Personal information
- Full name: Matthew Shir
- Born: 12 September 1981 (age 44)
- Original team: Benalla / Murray Bushrangers
- Draft: 83rd, 1999 National Draft
- Height: 184 cm (6 ft 0 in)
- Weight: 83 kg (183 lb)

Playing career^{1}
- Years: Club / Games (Goals)
- 2001–2002: Adelaide / 11 (1)
- 2003: Richmond / 00 (0)
- Total:  / 11 (1)
- ^{1} Playing statistics correct to the end of 2003.

= Matthew Shir =

Australian rules footballer

Matthew Shir (born 12 September 1981) is an Australian rules footballer who played with the Adelaide Football Club in the Australian Football League (AFL).

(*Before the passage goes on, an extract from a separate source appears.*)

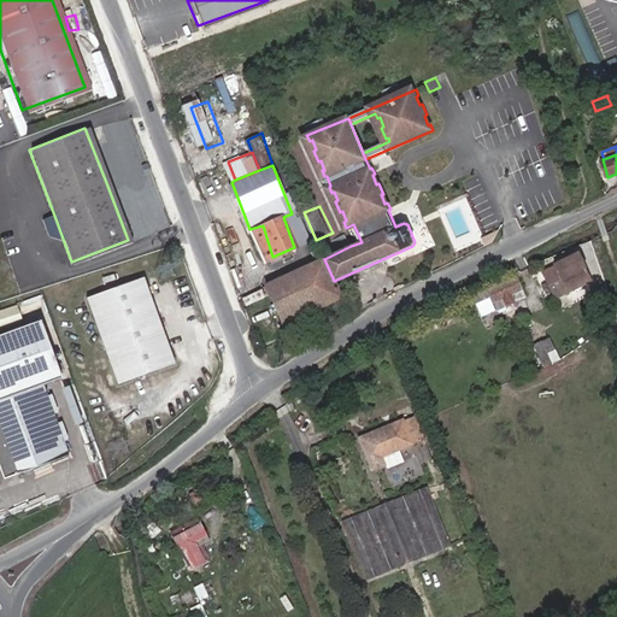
[(63,239),(53,212),(40,217),(46,234),(63,239)]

Shir, a defender, was drafted by Adelaide from the Murray Bushrangers of the TAC Cup, although he was from Benalla originally. He was hampered by groin injuries during his time in Adelaide. At SANFL level he played for Glenelg.

Richmond secured him in the 2002 Rookie Draft, but he did not make any senior league appearances.

From 2004 to 2009 he played as a midfielder for Wodonga in the Ovens & Murray Football League. He won three club best and fairest awards and was a member of a premiership team in his first season, winning the O&MFL medal for best on ground in the 2004 grand final.

He made his way to Queensland in 2010 to play with Aspley.